Even if your purpose is just to memorialize the business for which your family is best known locally, you can still get into a lot of trouble in Missouri. (Dan Margolies, “Literal interpretation of obscure state law threatens Smithville restaurant”, Kansas City Star, Jun. 28)(via Eric Berlin).

9 Comments

  • This is quite amusing. Certainly there must be a sneaky way around this that both excludes these guys from the law and also flips a bird at the pharmacy board. Perhaps they could hire a local pharmacist to act as a supervisor, or perhaps they could adjust the name and have a DBA…something?!?! Petitioning the legislature is costly and time consuming and I imagine a variance is out of the question. “Justus Pharmicy”…Pharmocy…etc…(I read the part about re-applying).

  • The exact text of the statute is not posted but the description strikes me as being overly vague. That part about banning “similar words” that is. Is “Dung” similar to “Drug”? How about “Rug”? “Apothecary” and “Apotheosis” Or if they are only concerned with the meaning of the word being similar, how about “medicine”, “potion”, “Tonic” or “remedy”? Would “Drug Depot” or “Elixir Emporium” “Medicine Market”

  • As was used in another post by another contributor, I suspect these Rx Board people are a bunch of punkasses. Until these Justus boys put their stones on the line and send a shot across the bow of the Rx board, their restaurant could be called, “Eat at Joes” and they would still get harassed. Justus will not know Justice until the pharm board buys the farm. (Sorry, just too tempting to not write it).

  • It seems that quite often that those who are not our nation’s best and brightest end up on the boards of minor bureaucracies. They then proceed to make use of their positions of authority to compensate for their lacking. It appears that God has brought this situation to our attention so as to reinforce this point.


  • [Sen. Luann Ridgeway, a Smithville Republican] said she spoke to Gov. Matt Blunt on Thursday about the pharmacy board’s cease-and-desist order, and he responded by calling the action “stupid.”

    Blunt, she said, promised to step in personally.

    Calls from the governor’s office and all the top-level, close attention and scrutiny which attend them are not things bureaucrats seek (at least the ones whose hardest work seems to be always aimed at remaining secure in their jobs). Worse when those calls are prompted by something they’ve done which the governor believes is outright “stupid.”

    Clearly the pharmacy board withdrawing its order would be in this case the best resolution all around.
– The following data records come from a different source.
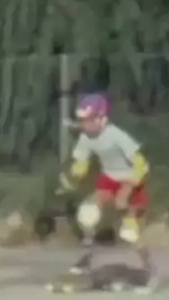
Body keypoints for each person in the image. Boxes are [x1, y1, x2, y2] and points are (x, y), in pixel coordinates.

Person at [59, 93, 154, 283]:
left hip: (131, 179)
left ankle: (150, 269)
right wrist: (74, 176)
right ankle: (87, 259)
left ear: (101, 118)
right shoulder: (86, 137)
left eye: (88, 119)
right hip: (109, 179)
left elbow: (141, 165)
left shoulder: (116, 135)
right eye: (82, 120)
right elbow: (81, 163)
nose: (84, 124)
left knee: (129, 232)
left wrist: (129, 187)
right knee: (87, 213)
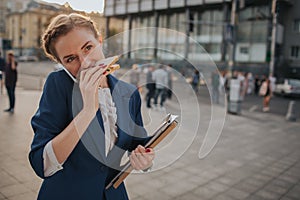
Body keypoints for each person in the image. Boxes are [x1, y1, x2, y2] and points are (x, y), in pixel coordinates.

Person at [28, 13, 154, 200]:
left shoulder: (128, 92)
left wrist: (146, 160)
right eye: (70, 59)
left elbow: (137, 142)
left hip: (112, 194)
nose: (85, 63)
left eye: (88, 47)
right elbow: (42, 164)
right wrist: (87, 110)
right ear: (61, 64)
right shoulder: (58, 84)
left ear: (100, 41)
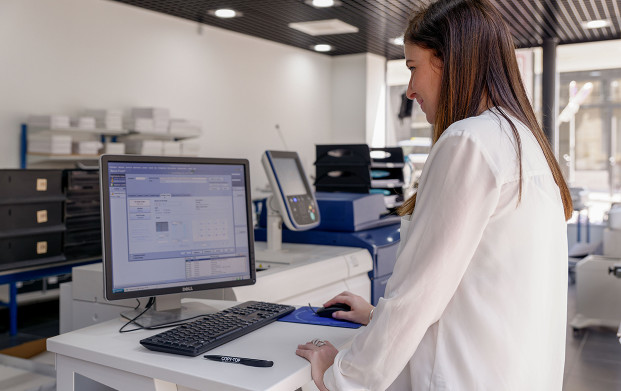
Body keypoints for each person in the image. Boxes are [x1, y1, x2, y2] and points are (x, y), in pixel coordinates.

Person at [295, 0, 573, 389]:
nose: (409, 90)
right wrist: (377, 316)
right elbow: (479, 288)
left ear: (449, 60)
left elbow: (417, 295)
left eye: (413, 68)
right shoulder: (523, 142)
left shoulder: (468, 141)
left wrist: (339, 374)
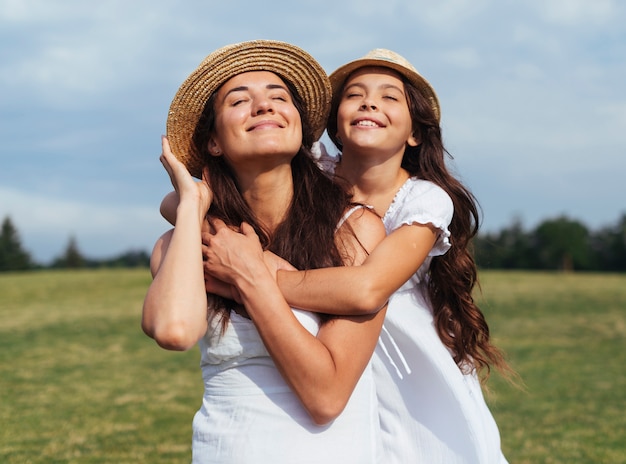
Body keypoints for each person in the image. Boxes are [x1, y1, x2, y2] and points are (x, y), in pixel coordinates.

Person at [200, 49, 512, 463]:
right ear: (335, 129)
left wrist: (252, 274)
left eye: (389, 97)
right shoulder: (315, 178)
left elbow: (366, 290)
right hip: (329, 347)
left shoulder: (423, 200)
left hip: (405, 370)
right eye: (356, 95)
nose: (370, 103)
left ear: (415, 133)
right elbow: (189, 199)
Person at [142, 40, 387, 464]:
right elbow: (174, 331)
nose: (264, 107)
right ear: (214, 142)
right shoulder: (188, 243)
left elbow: (326, 396)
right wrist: (189, 203)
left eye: (279, 97)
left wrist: (248, 276)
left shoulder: (355, 231)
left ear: (297, 124)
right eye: (240, 101)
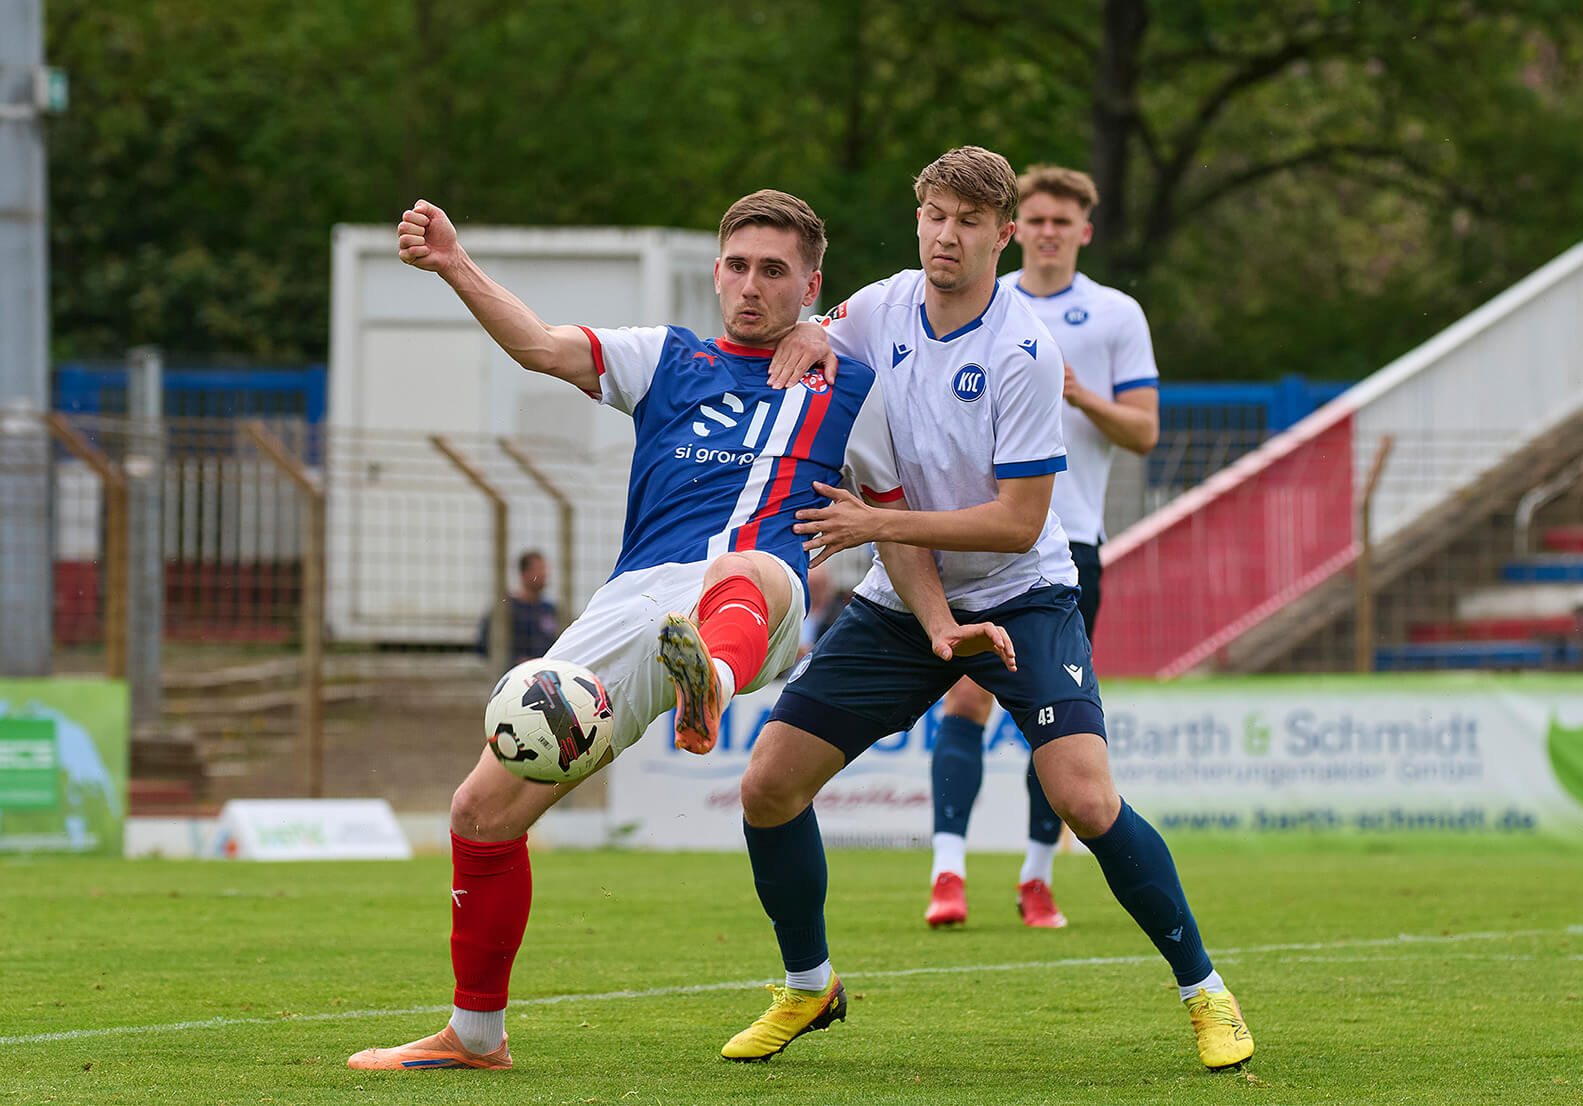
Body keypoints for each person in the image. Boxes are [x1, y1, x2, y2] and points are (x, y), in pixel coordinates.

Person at [347, 189, 1012, 1072]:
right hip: (633, 605)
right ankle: (475, 1036)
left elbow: (892, 520)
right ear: (716, 273)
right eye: (737, 266)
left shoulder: (852, 388)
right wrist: (452, 263)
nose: (751, 286)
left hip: (759, 598)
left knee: (743, 568)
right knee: (481, 810)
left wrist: (938, 624)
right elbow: (540, 346)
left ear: (811, 286)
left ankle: (713, 686)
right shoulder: (664, 357)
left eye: (773, 271)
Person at [721, 147, 1253, 1071]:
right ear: (918, 217)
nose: (947, 235)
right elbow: (811, 333)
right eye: (935, 215)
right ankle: (809, 986)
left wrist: (872, 520)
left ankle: (1205, 991)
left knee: (1084, 798)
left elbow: (1017, 524)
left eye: (969, 222)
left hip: (1024, 592)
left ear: (1002, 237)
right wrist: (805, 333)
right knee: (768, 782)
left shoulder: (1024, 351)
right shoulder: (881, 306)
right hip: (903, 597)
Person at [925, 164, 1160, 931]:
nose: (1050, 232)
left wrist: (1079, 392)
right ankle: (947, 872)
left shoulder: (1116, 313)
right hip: (974, 533)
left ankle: (1036, 876)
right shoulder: (981, 298)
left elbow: (1145, 431)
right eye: (1039, 219)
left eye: (1064, 221)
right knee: (966, 695)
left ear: (1084, 231)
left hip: (1069, 542)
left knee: (1052, 722)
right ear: (1015, 228)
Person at [475, 549, 563, 667]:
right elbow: (485, 644)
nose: (544, 574)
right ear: (524, 573)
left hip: (546, 671)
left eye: (545, 569)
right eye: (539, 569)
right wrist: (515, 660)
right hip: (514, 672)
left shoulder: (549, 610)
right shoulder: (506, 609)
  • This reminds me one time I drove by a bar named, “The Office.” I can only conclude that it was given that name so that husbands could call their wives and truthfully say, “Sorry, honey; I’m going to be at the office until late.”
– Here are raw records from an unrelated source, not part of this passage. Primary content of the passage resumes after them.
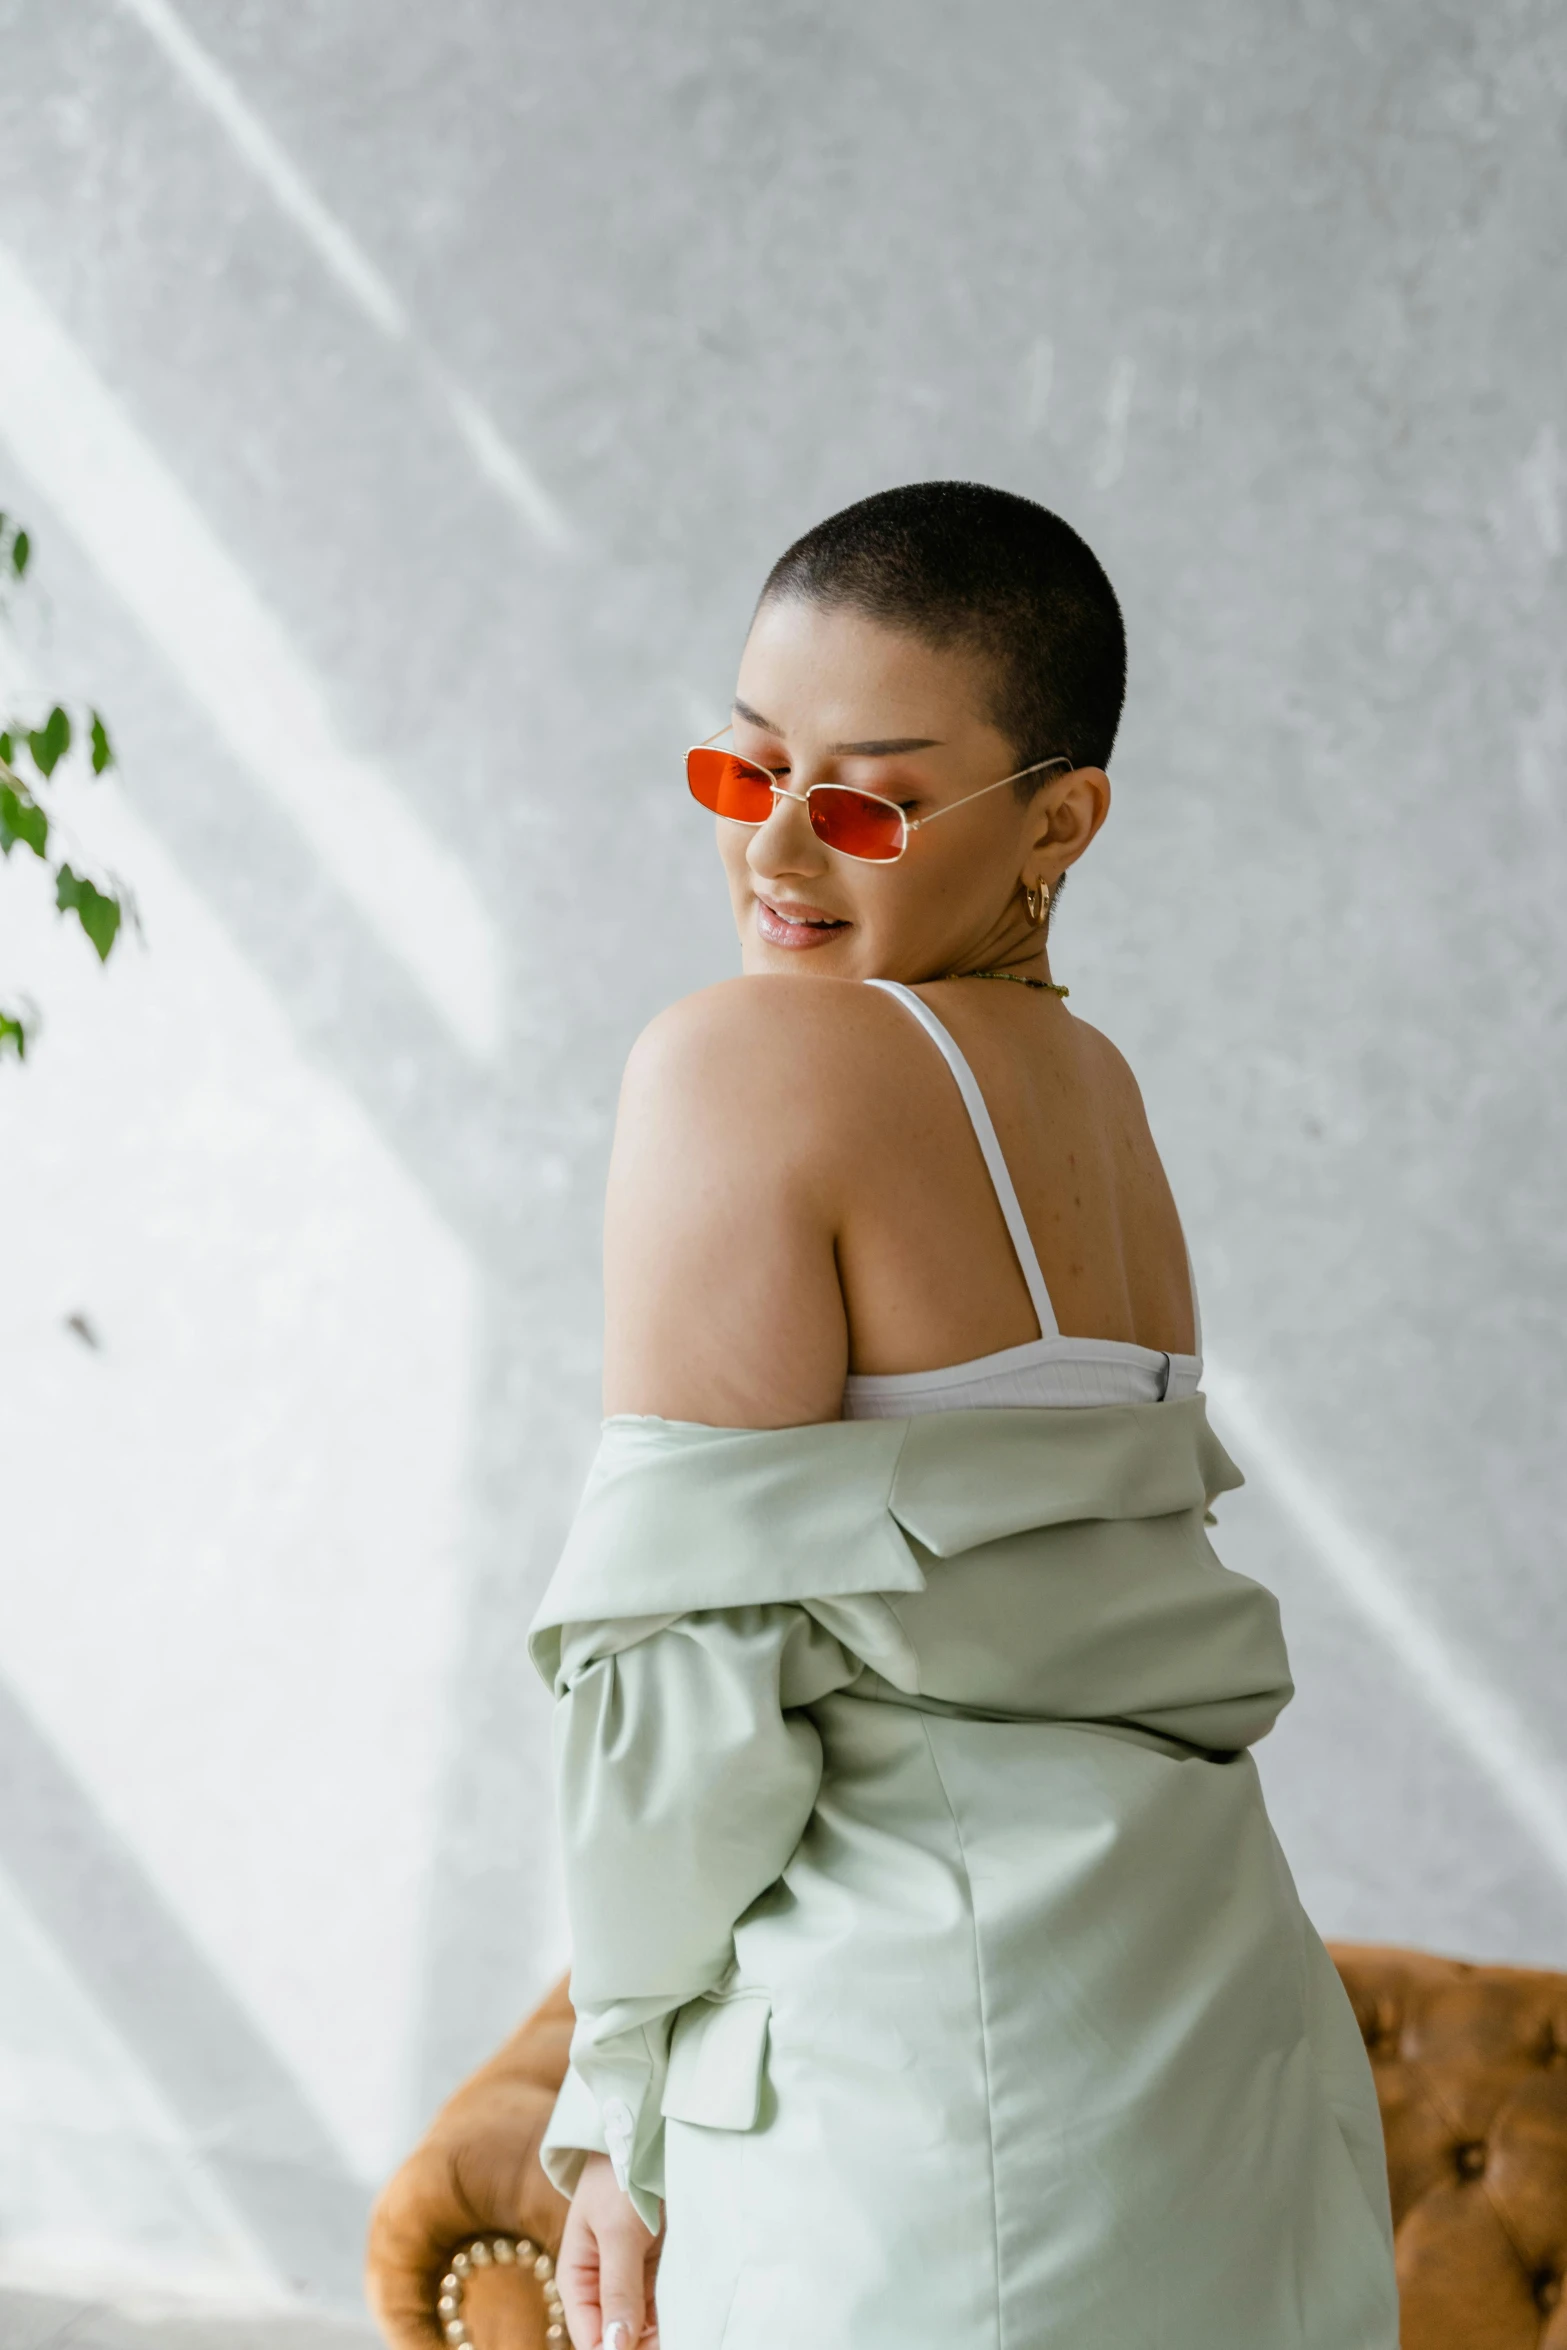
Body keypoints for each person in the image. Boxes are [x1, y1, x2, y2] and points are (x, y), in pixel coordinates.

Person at [528, 483, 1399, 2349]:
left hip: (924, 2090)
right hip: (1230, 2056)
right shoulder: (1101, 1096)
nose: (773, 846)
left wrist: (617, 2112)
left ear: (1059, 819)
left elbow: (687, 1691)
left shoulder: (739, 1064)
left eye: (861, 802)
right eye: (739, 766)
  • Tom T has managed to drag me back to early post-childhood.

    Even back in the sixties every college campus worth attending had a bar within close proximity named “The Library” Probably the better ones still do.

    For younger readers this era marked the end of college students of the female persuasion being cloistered behind a Brun Hilda at every dorm and sorority house, who demanded they sign-in and sign-out when leaving for an evening of fun and frolic.

  • My first college bar tending job was at The College Street Library (Kent, Ohio – yes, the one with the shootings).

  • Another example of how government is out of their minds! Its a great resturant and who gives a damn what it is named!!!!!!!!!! Everyone needs to get a life.